Output exactly the lines below from the one containing "- [[Attachments]]" to the last line, both included. Omit pictures.

Records for this task section start

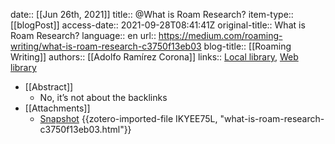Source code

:date:: [[Jun 26th, 2021]]
title:: @What is Roam Research?
item-type:: [[blogPost]]
access-date:: 2021-09-28T08:41:41Z
original-title:: What is Roam Research?
language:: en
url:: https://medium.com/roaming-writing/what-is-roam-research-c3750f13eb03
blog-title:: [[Roaming Writing]]
authors:: [[Adolfo Ramírez Corona]]
links:: [Local library](zotero://select/library/items/GJJZXEXP), [Web library](https://www.zotero.org/users/7413965/items/GJJZXEXP)

- [[Abstract]]
	- No, it’s not about the backlinks
- [[Attachments]]
	- [Snapshot](https://medium.com/roaming-writing/what-is-roam-research-c3750f13eb03) {{zotero-imported-file IKYEE75L, "what-is-roam-research-c3750f13eb03.html"}}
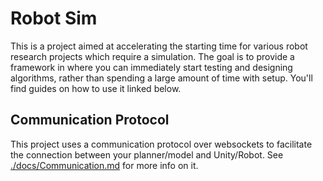 # Robot Sim

This is a project aimed at accelerating the starting time for various robot research projects which require a simulation. The goal is to provide a framework in where you can immediately start testing and designing algorithms, rather than spending a large amount of time with setup. You'll find guides on how to use it linked below.

## Communication Protocol

This project uses a communication protocol over websockets to facilitate the connection between your planner/model and Unity/Robot. See [./docs/Communication.md]('./docs/Communication.md') for more info on it.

Records for this task section end

-- Result --
- [[Attachments]]
	- [Snapshot](https://medium.com/roaming-writing/what-is-roam-research-c3750f13eb03) {{zotero-imported-file IKYEE75L, "what-is-roam-research-c3750f13eb03.html"}}
 # Robot Sim

This is a project aimed at accelerating the starting time for various robot research projects which require a simulation. The goal is to provide a framework in where you can immediately start testing and designing algorithms, rather than spending a large amount of time with setup. You'll find guides on how to use it linked below.

## Communication Protocol

This project uses a communication protocol over websockets to facilitate the connection between your planner/model and Unity/Robot. See [./docs/Communication.md]('./docs/Communication.md') for more info on it.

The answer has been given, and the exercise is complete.